### Task prompt:
Rewrite every line of text in the records below as a numbered list, one line per item, skipping blank lines. Leave the pictures out of your answer.

### Supplied material:
▼
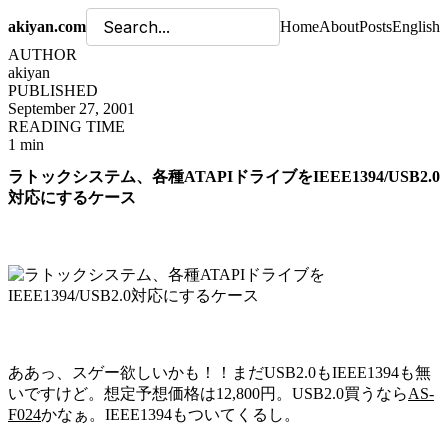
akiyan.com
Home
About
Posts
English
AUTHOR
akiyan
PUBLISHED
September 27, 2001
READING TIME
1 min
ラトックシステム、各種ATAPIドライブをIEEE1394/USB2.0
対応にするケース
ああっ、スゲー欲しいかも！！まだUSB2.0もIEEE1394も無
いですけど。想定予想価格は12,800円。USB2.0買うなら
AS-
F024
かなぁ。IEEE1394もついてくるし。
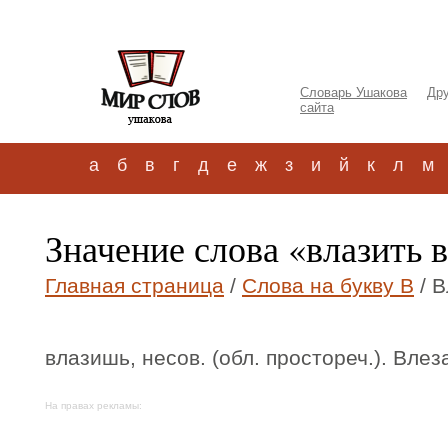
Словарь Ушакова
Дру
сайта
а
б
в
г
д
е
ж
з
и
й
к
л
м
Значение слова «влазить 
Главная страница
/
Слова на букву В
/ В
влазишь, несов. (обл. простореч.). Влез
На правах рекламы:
▲
### Response area:
1. akiyan.com
2. Home
3. About
4. Posts
5. English
6. AUTHOR
7. akiyan
8. PUBLISHED
9. September 27, 2001
10. READING TIME
11. 1 min
12. ラトックシステム、各種ATAPIドライブをIEEE1394/USB2.0
13. 対応にするケース
14. ああっ、スゲー欲しいかも！！まだUSB2.0もIEEE1394も無
15. いですけど。想定予想価格は12,800円。USB2.0買うなら
16. AS-
17. F024
18. かなぁ。IEEE1394もついてくるし。
19. Словарь Ушакова
20. Дру
21. сайта
22. а
23. б
24. в
25. г
26. д
27. е
28. ж
29. з
30. и
31. й
32. к
33. л
34. м
35. Значение слова «влазить 
36. Главная страница
37. /
38. Слова на букву В
39. / В
40. влазишь, несов. (обл. простореч.). Влез
41. На правах рекламы:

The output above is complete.